This project showcases the development of a star-schema-based sales analysis data warehouse for a fictitious national department store using IBM InfoSphere DataStage. The aim is to demonstrate a typical data warehousing flow, including modeling, ETL processes, and the creation of data marts to meet specific business needs.
- Industry Scenario: Retail
- Dimensions: Customer, Store, Product
- Fact Table: Transactions
- Designing the Star-Schema: Defined a star-schema consisting of three dimensions (product, retail, customer) and a fact table (transactions).
- Populating Dimension and Fact Tables: Loaded sample data into the dimension and fact tables.
- Setting up for Recurring Tasks: Prepared the infrastructure for recurring tasks.
- Translated the logical data model to a physical data model.
- Loaded sample data into files for reference.

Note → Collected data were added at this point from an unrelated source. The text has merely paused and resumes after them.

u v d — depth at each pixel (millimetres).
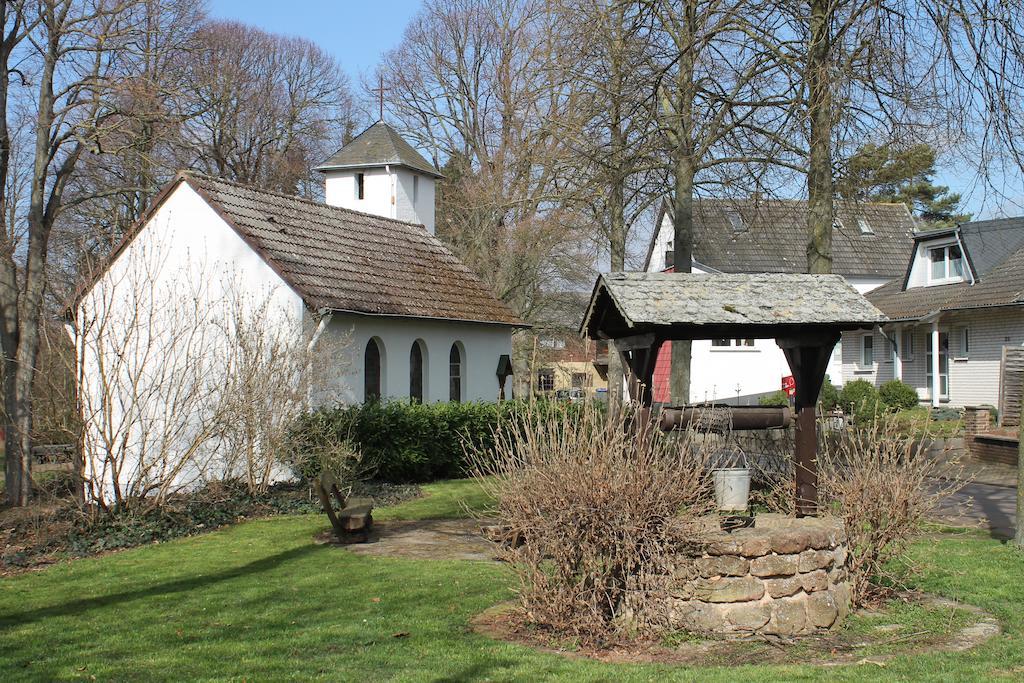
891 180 17578
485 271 37281
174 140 22266
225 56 43344
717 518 8648
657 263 47438
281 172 47625
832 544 8203
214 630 8438
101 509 14016
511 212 37469
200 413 16500
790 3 16938
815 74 15523
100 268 15711
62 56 20844
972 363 32188
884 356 37312
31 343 20031
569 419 8758
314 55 50438
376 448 19281
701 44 17953
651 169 20750
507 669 7094
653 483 7766
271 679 6930
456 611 8953
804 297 10305
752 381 40094
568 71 20422
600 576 7832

- Developed ETL solutions to load data into files or databases as per business requirements.
- Implemented transformations on source data to fulfill business needs.
- Transformation: Upper case transformation applied to all customer name columns. Date representation changed to display columns instead of using the dim date table.
- Business Need: Display each transaction for each customer based on customer type (citizen or foreign) along with product and stock information.
- Business Needs Addressed:
- Display count of all transactions for each customer for each store.
- Display max profit made by which customer type.
- Give bonus to customers based on the profit they make.
This project illustrates the end-to-end process of building a star-schema-based sales analysis data warehouse using IBM InfoSphere DataStage. It covers the modeling process, ETL development, and the creation of data marts to address specific business requirements within the retail industry scenario.